‘Uncharted’ director explains how to beat the video game curse
Video games are the most popular form of entertainment on the planet, with their revenue eclipsing movies and music combined. All of which makes it a head-scratcher that no studio has managed to make a truly successful movie adaptation of a hit game. Contenders have tried and failed to break the curse, with World of Warcraft, Mortal Kombat, and Resident Evil: Welcome to Raccoon City all ending up as — at best — mediocre movies.
Venom director Ruben Fleischer wanted to change all that with Uncharted. This is the debut movie of PlayStation Productions and adapts one of Sony’s most popular franchises. It hits theaters this week, and Fleischer explained in an interview with Screen Rant his strategy for success:
“For me, when you’re adapting any piece of material, whether it be a comic book or a video game, it’s really important that it work on its own and stand on its own two feet as a feature film, which is what the audiences are paying to see. So while it may be based on this super popular video game franchise, if it doesn’t work as a film, then it doesn’t work for audiences.”
He went on to explain how putting characters first was important, saying that the great source material gave him a lot to work with:
“So for me, the most important thing was just making sure that it was an entertaining, globe-trotting adventure with a great relationship at its center, which is the Nate and Sully relationship. In my case, I was super lucky that the source material of Uncharted establishes incredible tone, in terms of the comedy that’s inherent to the franchise, as well as setting the bar super high for all the action set pieces that we’re trying to do. Uncharted is known for having some of the most incredible action of any video game.

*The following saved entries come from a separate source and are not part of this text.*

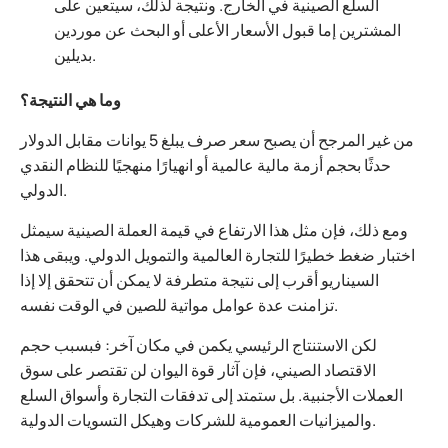
السلع الصينية في الخارج. ونتيجة لذلك، سيتعين على
المشترين إما قبول الأسعار الأعلى أو البحث عن موردين
بديلين.
وما هي النتيجة؟
من غير المرجح أن يصبح سعر صرف يبلغ 5 يوانات مقابل الدولار
حدثًا بحجم أزمة مالية عالمية أو انهيارًا منهجيًا للنظام النقدي
الدولي.
ومع ذلك، فإن مثل هذا الارتفاع في قيمة العملة الصينية سيمثل
اختبار ضغط خطيرًا للتجارة العالمية والتمويل الدولي. ويبقى هذا
السيناريو أقرب إلى نتيجة متطرفة لا يمكن أن تتحقق إلا إذا
تزامنت عدة عوامل مواتية للصين في الوقت نفسه.
لكن الاستنتاج الرئيسي يكمن في مكان آخر: فبسبب حجم
الاقتصاد الصيني، فإن آثار قوة اليوان لن تقتصر على سوق
العملات الأجنبية. بل ستمتد إلى تدفقات التجارة وأسواق السلع
والميزانيات العمومية للشركات وهيكل التسويات الدولية.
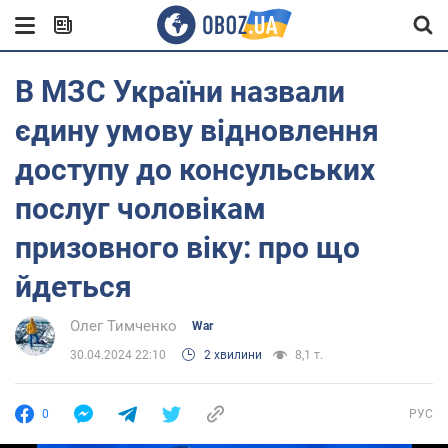
В МЗС України назвали
єдину умову відновлення
доступу до консульських
послуг чоловікам
призовного віку: про що
йдеться
Олег Тимченко
War
30.04.2024 22:10
2 хвилини
8,1 т.
0
РУС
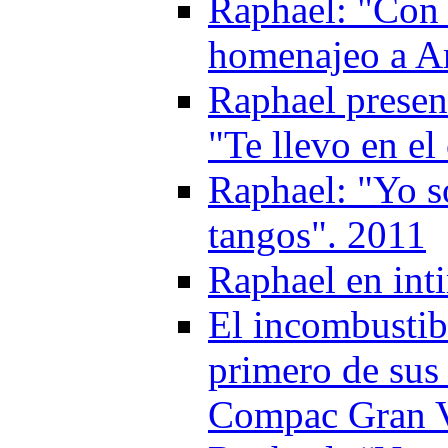
Raphael: "Con 
homenajeo a Am
Raphael presen
"Te llevo en el
Raphael: "Yo so
tangos". 2011
Raphael en int
El incombustib
primero de sus 
Compac Gran V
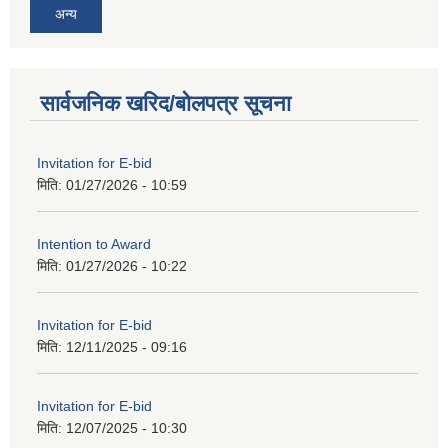
अन्य
सार्वजनिक खरिद/बोलपत्र सूचना
Invitation for E-bid
मिति:
01/27/2026 - 10:59
Intention to Award
मिति:
01/27/2026 - 10:22
Invitation for E-bid
मिति:
12/11/2025 - 09:16
Invitation for E-bid
मिति:
12/07/2025 - 10:30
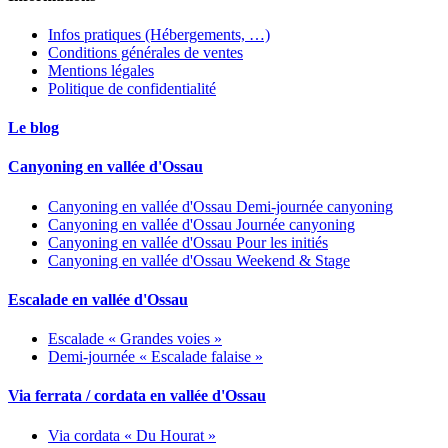
Infos pratiques (Hébergements, …)
Conditions générales de ventes
Mentions légales
Politique de confidentialité
Le blog
Canyoning en vallée d'Ossau
Canyoning en vallée d'Ossau Demi-journée canyoning
Canyoning en vallée d'Ossau Journée canyoning
Canyoning en vallée d'Ossau Pour les initiés
Canyoning en vallée d'Ossau Weekend & Stage
Escalade en vallée d'Ossau
Escalade « Grandes voies »
Demi-journée « Escalade falaise »
Via ferrata / cordata en vallée d'Ossau
Via cordata « Du Hourat »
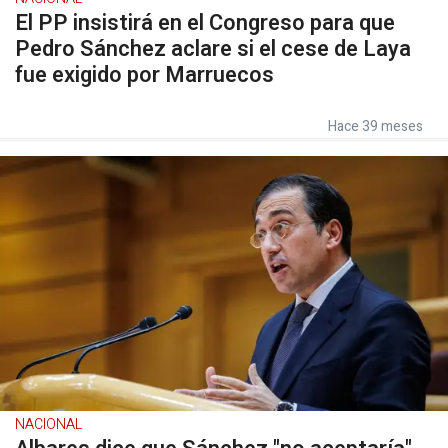
El PP insistirá en el Congreso para que
Pedro Sánchez aclare si el cese de Laya
fue exigido por Marruecos
Hace 39 meses
NACIONAL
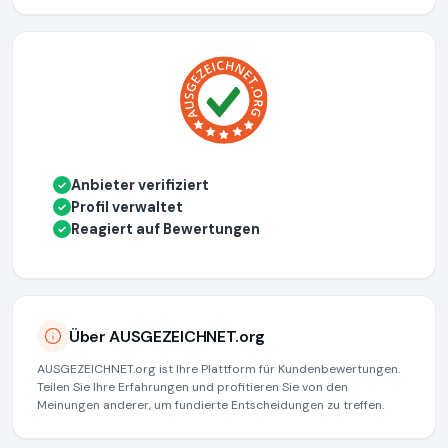
Anbieter verifiziert
✓
Profil verwaltet
✓
Reagiert auf Bewertungen
✓
Über AUSGEZEICHNET.org
AUSGEZEICHNET.org ist Ihre Plattform für Kundenbewertungen.
Teilen Sie Ihre Erfahrungen und profitieren Sie von den
Meinungen anderer, um fundierte Entscheidungen zu treffen.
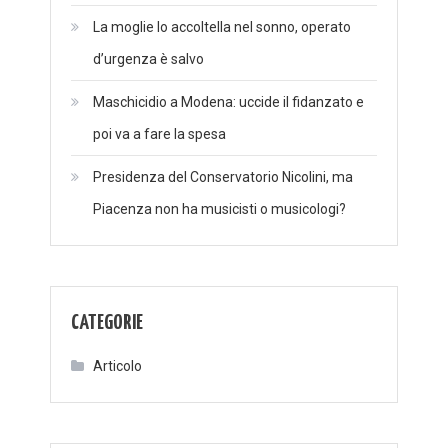
La moglie lo accoltella nel sonno, operato
d’urgenza è salvo
Maschicidio a Modena: uccide il fidanzato e
poi va a fare la spesa
Presidenza del Conservatorio Nicolini, ma
Piacenza non ha musicisti o musicologi?
CATEGORIE
Articolo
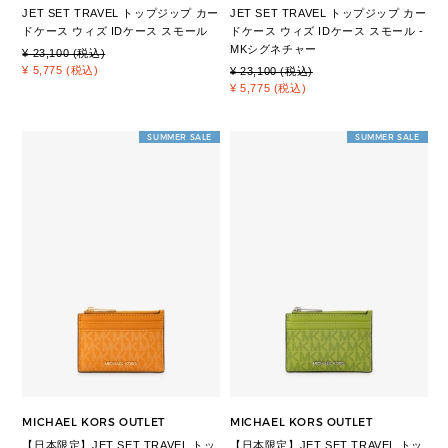
JET SET TRAVEL トップジップ カー
JET SET TRAVEL トップジップ カー
ドケース ウィズ IDケース スモール
ドケース ウィズ IDケース スモール -
MKシグネチャー
¥ 23,100 (税込)
¥ 5,775 (税込)
¥ 23,100 (税込)
¥ 5,775 (税込)
SUMMER SALE
SUMMER SALE
MICHAEL KORS OUTLET
MICHAEL KORS OUTLET
【日本限定】JET SET TRAVEL トッ
【日本限定】JET SET TRAVEL トッ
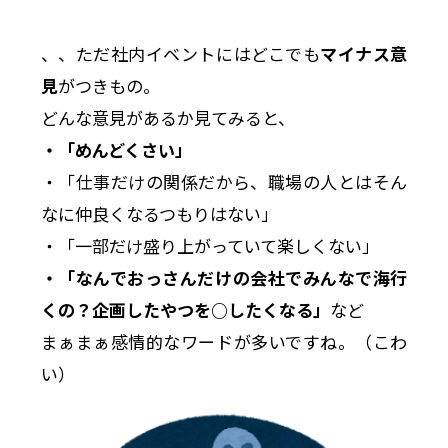
、、ただ社内イベントにはどこでも
マイナス意
見
がつきもの。
どんな意見があるか見てみると、
・「めんどくさい」
・「仕事だけの関係だから、職場の人とはそん
なに仲良くなるつもりはない」
・「一部だけ盛り上がっていて楽しくない」
・「なんでおっさんだけの会社でみんなで海行
くの？企画したやつを○したくなる」
など
まぁまぁ感情的なワードが多いですね。（こわ
い）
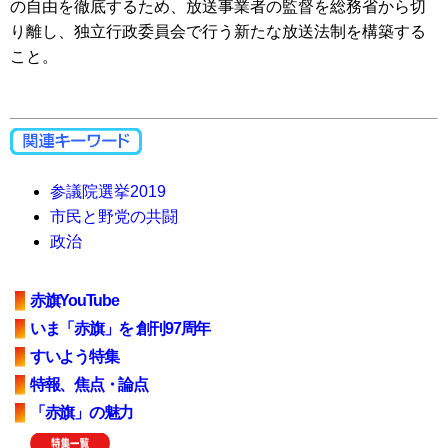
の自由を徹底するため、放送事業者の監督を総務省から切
り離し、独立行政委員会で行う新たな放送法制を構築する
こと。
参議院選挙2019
市民と野党の共闘
政治
赤旗YouTube
いま「赤旗」を 創刊97周年
すいよう特集
特報、焦点・論点
「赤旗」の魅力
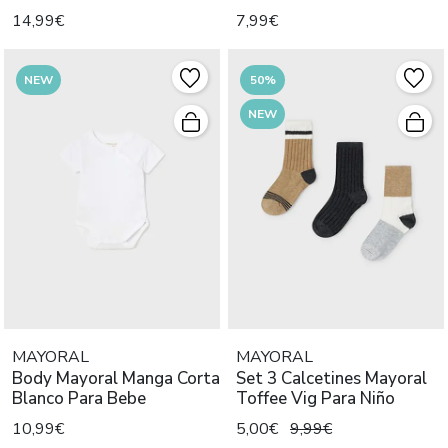
14,99€
7,99€
NEW
50%
NEW
MAYORAL
MAYORAL
Body Mayoral Manga Corta
Set 3 Calcetines Mayoral
Blanco Para Bebe
Toffee Vig Para Niño
10,99€
5,00€
9,99€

So we were really lucky to have those as our two guiding principles in making the film, that it honor and respect the Nate and Sully relationship, and that the action be completely original and death-defying, and exciting, and everything that you look for in a great action film. I felt really lucky that we had such an incredible video game franchise to base the movie on.”
Whether Fleischer succeeded seems to be in doubt. Uncharted is out in many international territories and sits at a disappointing 42% on the Tomatometer. Fortunately for Sony, audiences seem to be responding more positively than critics, with the film predicted to have a healthy box office run.
Even so, Uncharted isn’t going to go down in cinematic history as the movie that broke the curse of the video game adaptation. Perhaps it’s best to look elsewhere for success: Netflix’s League of Legends‘ show Arcane has been a smash-hit and is one of the network’s highest-rated shows ever.
Maybe boiling down 20-30-hour stories into two hours simply isn’t a good idea? Fingers crossed HBO’s The Last of Us proves that longer-form TV is the smart way to go when translating video game stories to live-action.
Uncharted hits theaters this Friday, Feb. 18.